Search code examples
scalacluster-analysissmile

SMILE xmeans gave wrong clustering


I am testing xmeans clustering with this 2 dimensional array and smile-core 2.4.0.

import smile.clustering.xmeans

val arrData = Array(Array(0.0,0,0),
  Array(0.0,0,0),
  Array(0,0.0,0),
  Array(0,0,0.0),
  Array(0,0,0.0),
  Array(100,100.0,100),
  Array(100,100,100.0),
  Array(100.0,100,100),
  Array(100,100.0,100),
  Array(100,100,100.0),
  Array(1000,1000.0,1000),
  Array(1000,1000,1000.0),
  Array(1000,1000.0,1000),
  Array(1000.0,1000,1000),
  Array(1000,1000.0,1000),
  Array(1000,1000,1000.0))

val fitX = xmeans(arrData, 10)

println("k: " + fitX.k)
println("size: " + fitX.centroids.size)
println("centroids: " + fitX.centroids(0)(0)+"-"+fitX.centroids(0)(1)+"-"+fitX.centroids(0)(2))
println("distortion: " + fitX.distortion)
for (a<-0 to fitX.y.length)  println("y: "+a+" "+ fitX.y(a))

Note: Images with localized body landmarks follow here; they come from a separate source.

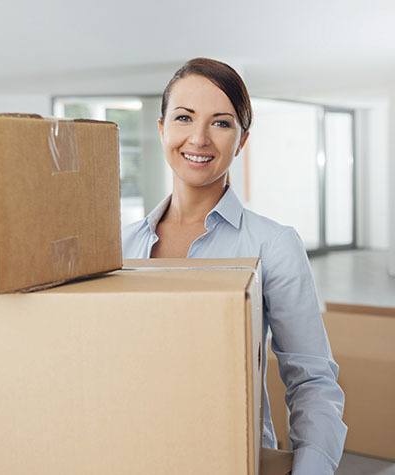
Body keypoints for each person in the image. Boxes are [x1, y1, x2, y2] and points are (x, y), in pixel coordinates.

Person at [122, 57, 347, 474]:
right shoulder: (122, 245)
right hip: (132, 454)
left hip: (232, 460)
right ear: (161, 128)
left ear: (241, 140)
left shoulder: (273, 245)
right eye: (184, 117)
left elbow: (313, 381)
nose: (199, 138)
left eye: (221, 123)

I dont understand why it gave the folloing output as it is very clear that the elements are 0,100,1000. There should not be just one cluster and the centroid is just averages of the 3 features. Did I do anything wrong?

k: 1
size: 1
centroids: 406.25-406.25-406.25
distortion: 1.0228125E7
y: 0 0
y: 1 0
y: 2 0
y: 3 0
....
y:15 0

Solution

  • Just tried another array much longer, length=233,

    Array(Array(1.2,2.2,3.2)
    ....
    Array(33.4,43.4,53.4)
    ...
    Array(121.1,171.1,221.1))
    

    It gave two centroids. So it seemed xmeans has a requirement on min number of data rows.